▶ ENTRIES
* begin *

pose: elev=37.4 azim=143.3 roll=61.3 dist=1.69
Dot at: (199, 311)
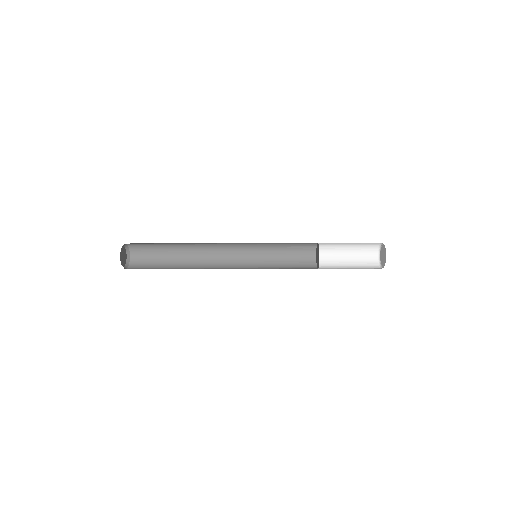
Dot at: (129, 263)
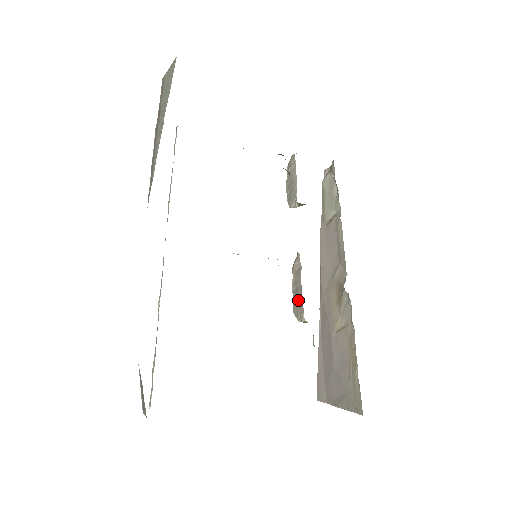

* end *
* begin *

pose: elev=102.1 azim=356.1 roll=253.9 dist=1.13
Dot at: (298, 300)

* end *

Rewrite every line from the one containing "pose: elev=37.4 azim=143.3" down to the one containing "Dot at: (129, 263)", changing "dist" to "distance" and leaving everything else unchanged. Omit the pictures from your answer.

▶ RESPONSE
pose: elev=37.4 azim=143.3 roll=61.3 distance=1.69
Dot at: (199, 311)
Dot at: (129, 263)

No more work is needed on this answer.